Exercise inputs:
----

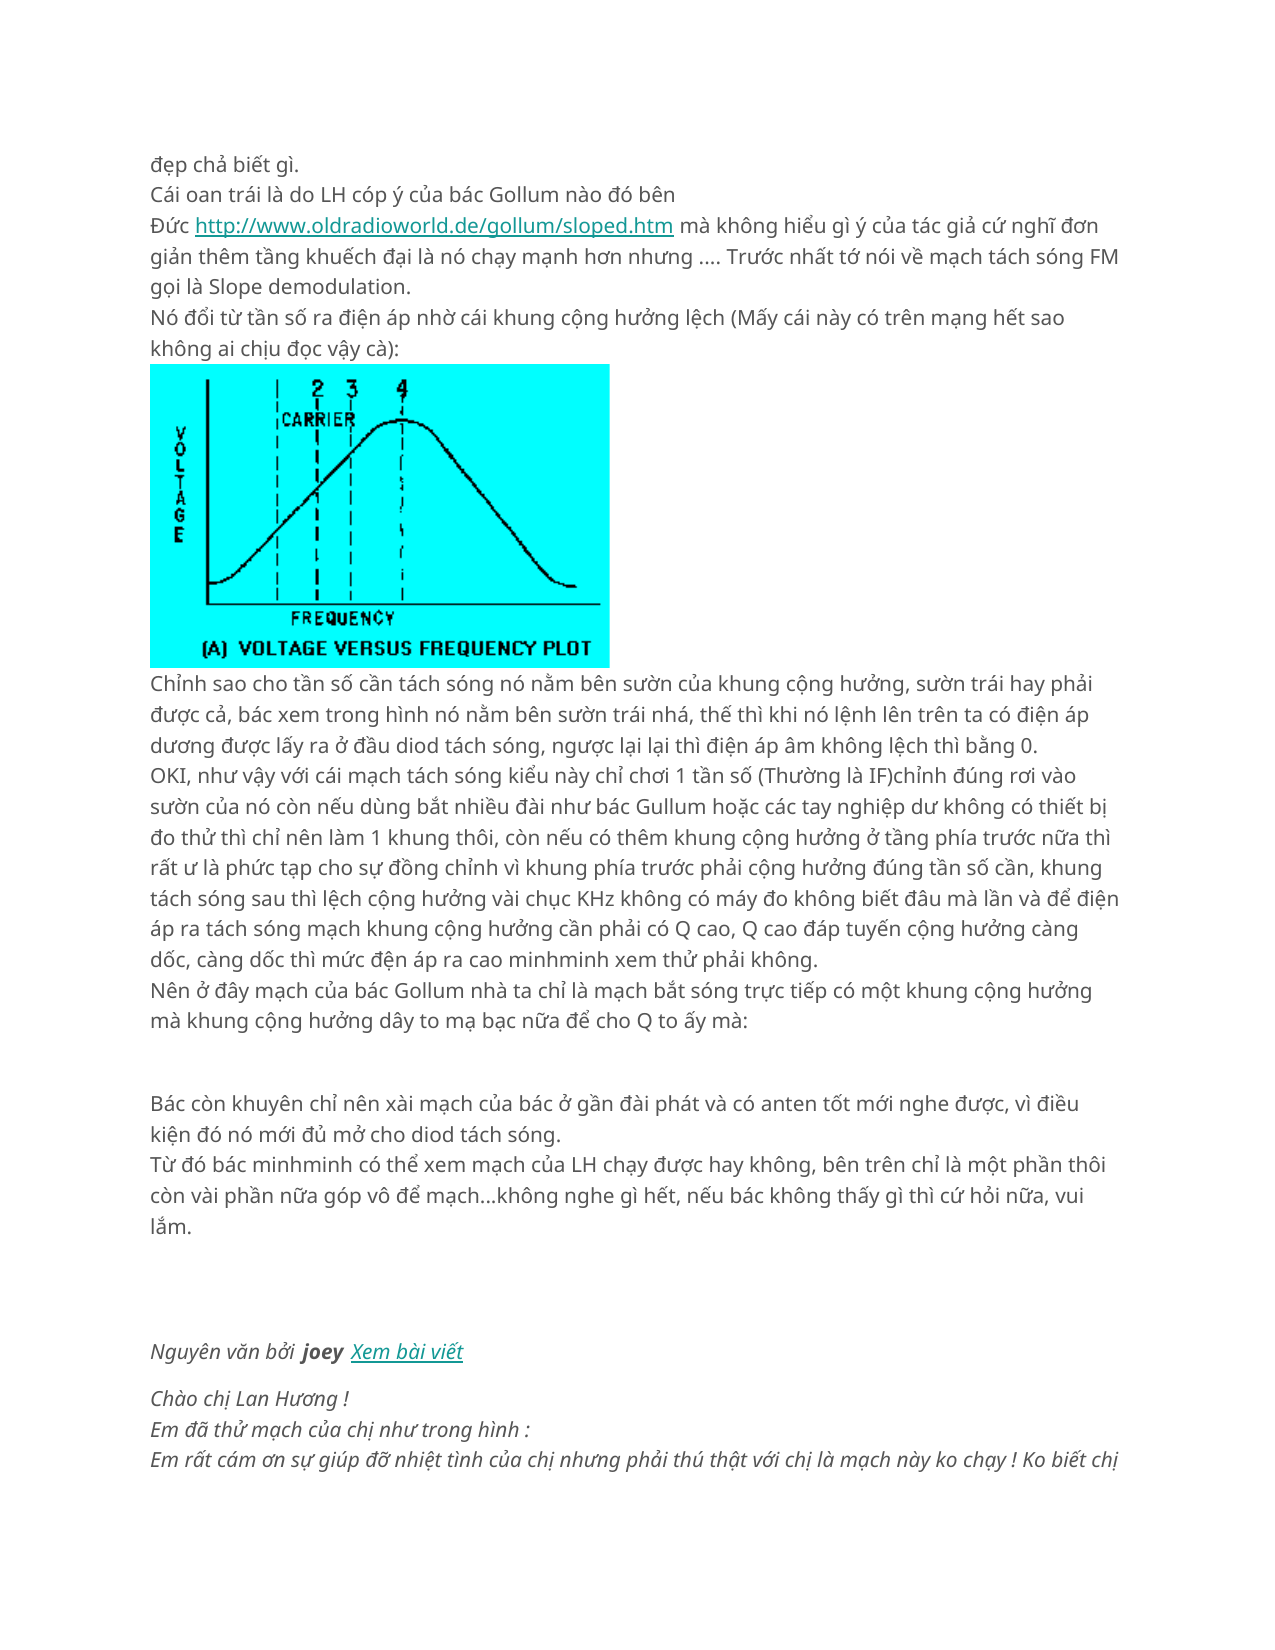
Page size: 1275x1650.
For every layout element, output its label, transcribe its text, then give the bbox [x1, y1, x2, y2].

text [150, 150, 1125, 1240]
text Nguyên văn bởi joey Xem bài viết [150, 1306, 1125, 1365]
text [150, 1384, 1125, 1474]
picture [150, 364, 610, 668]
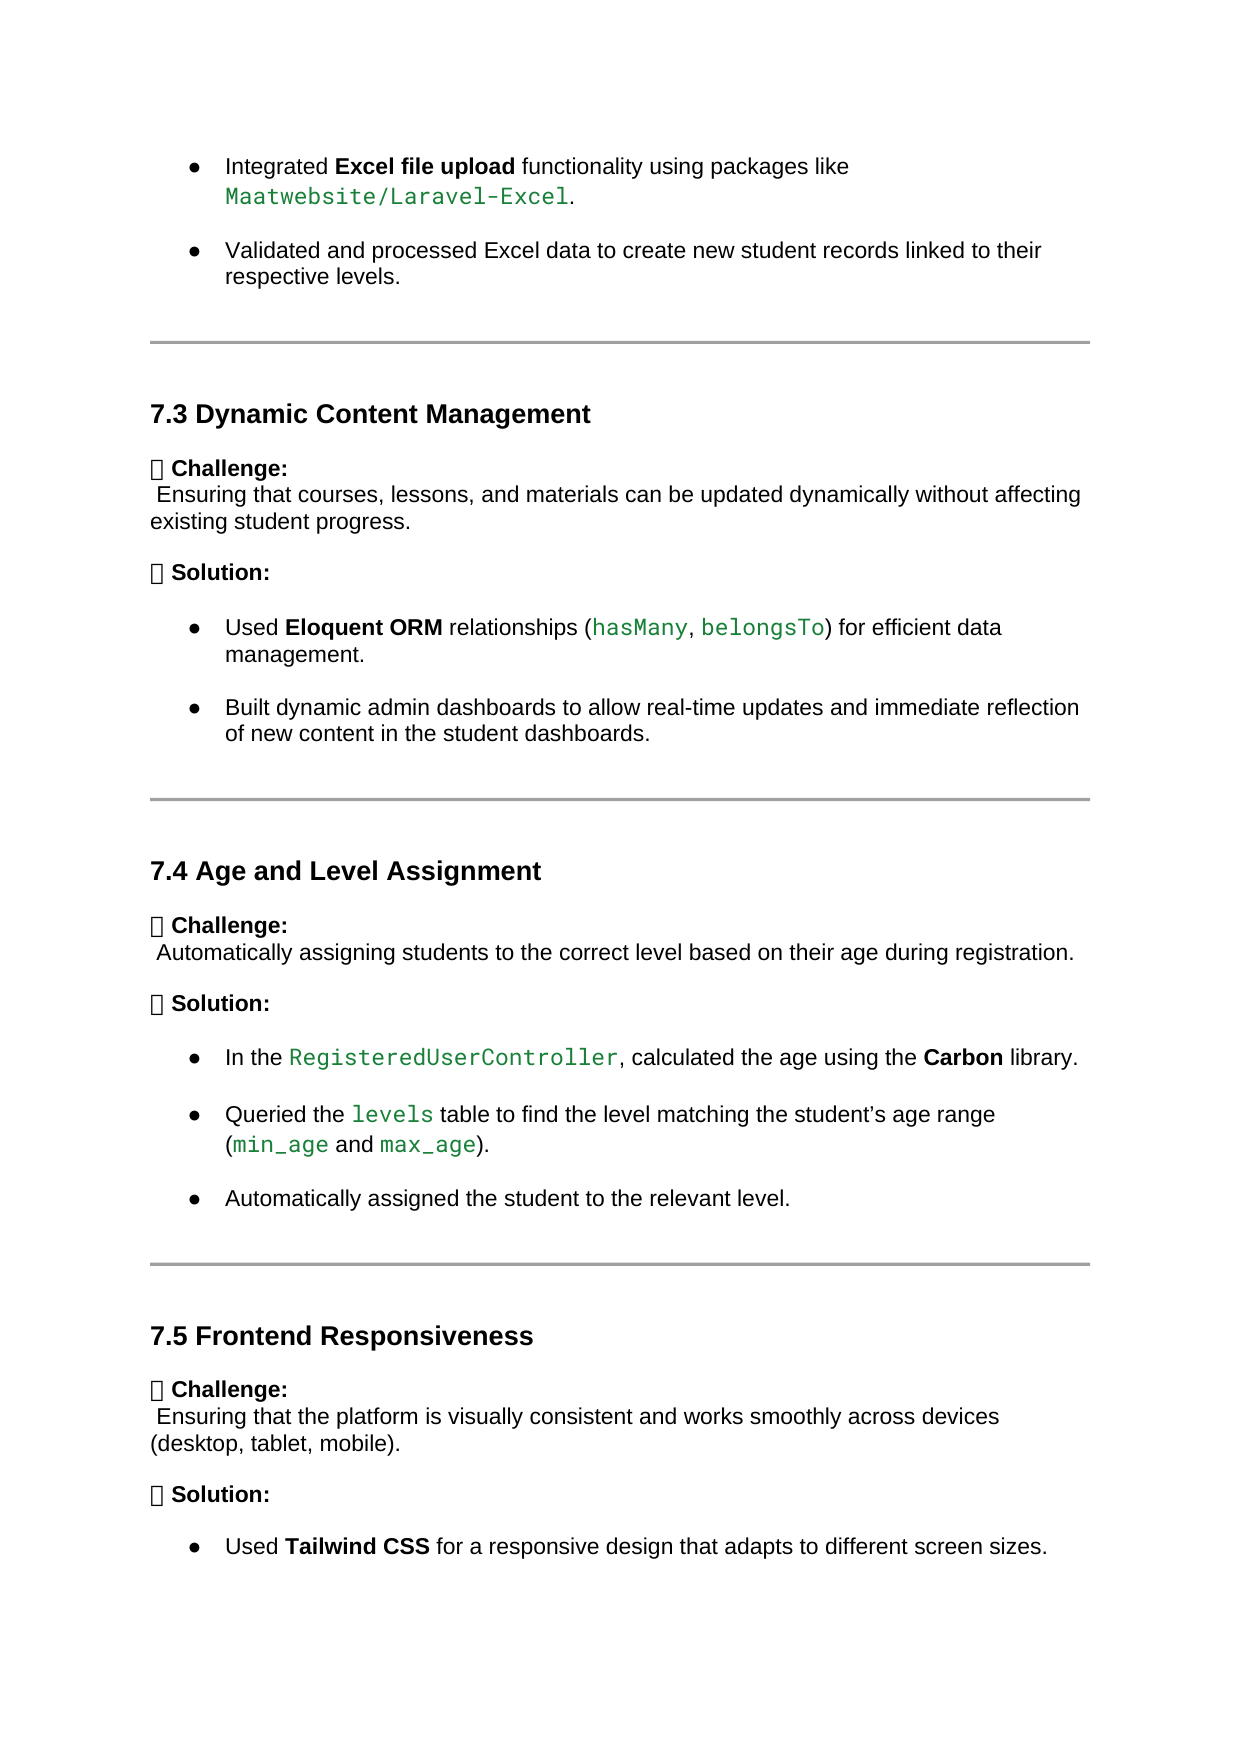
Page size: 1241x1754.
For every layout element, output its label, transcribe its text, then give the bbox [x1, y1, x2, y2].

text ✅ Solution: [150, 559, 1090, 586]
list In the RegisteredUserController, calculated the age using the Carbon library. [187, 1042, 1090, 1098]
text ✅ Challenge: Ensuring that courses, lessons, and materials can be updated dynamically without affecting existing student progress. [150, 454, 1090, 534]
text ✅ Solution: [150, 1481, 1090, 1508]
list Queried the levels table to find the level matching the student’s age range (min_age and max_age). [187, 1098, 1090, 1185]
list Validated and processed Excel data to create new student records linked to their respective levels. [187, 237, 1090, 316]
list Integrated Excel file upload functionality using packages like Maatwebsite/Laravel-Excel. [187, 150, 1090, 237]
list Used Eloquent ORM relationships (hasMany, belongsTo) for efficient data management. [187, 611, 1090, 694]
text ✅ Challenge: Automatically assigning students to the correct level based on their age during registration. [150, 912, 1090, 965]
list Automatically assigned the student to the relevant level. [187, 1185, 1090, 1238]
subtitle 7.4 Age and Level Assignment [150, 855, 1090, 887]
text ✅ Solution: [150, 990, 1090, 1017]
list Built dynamic admin dashboards to allow real-time updates and immediate reflection of new content in the student dashboards. [187, 694, 1090, 773]
subtitle 7.5 Frontend Responsiveness [150, 1320, 1090, 1351]
list Used Tailwind CSS for a responsive design that adapts to different screen sizes. [187, 1533, 1090, 1586]
subtitle 7.3 Dynamic Content Management [150, 398, 1090, 429]
text ✅ Challenge: Ensuring that the platform is visually consistent and works smoothly across devices (desktop, tablet, mobile). [150, 1376, 1090, 1456]
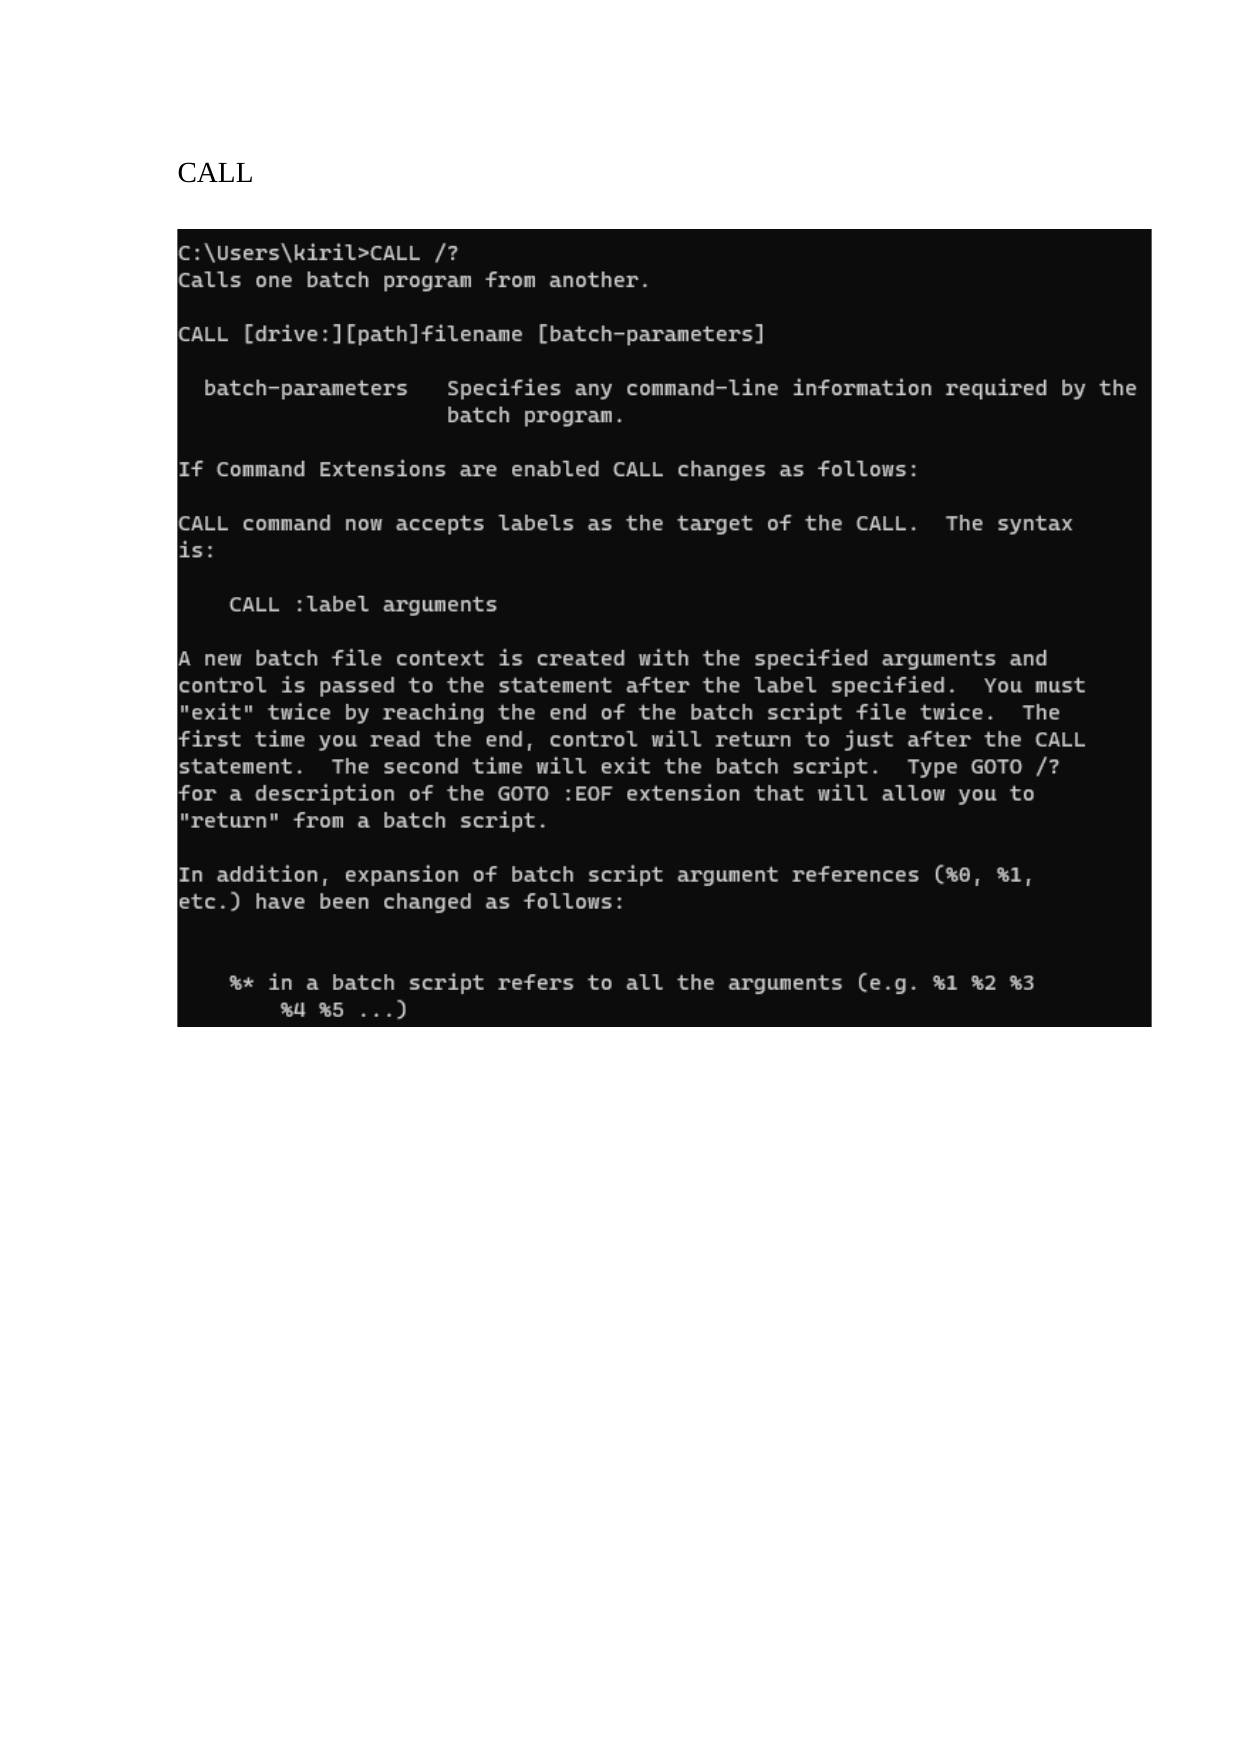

----

Assignment: Across all the entries, count the lines that contain the word "Page" and give the number by itself.

Answer section: 2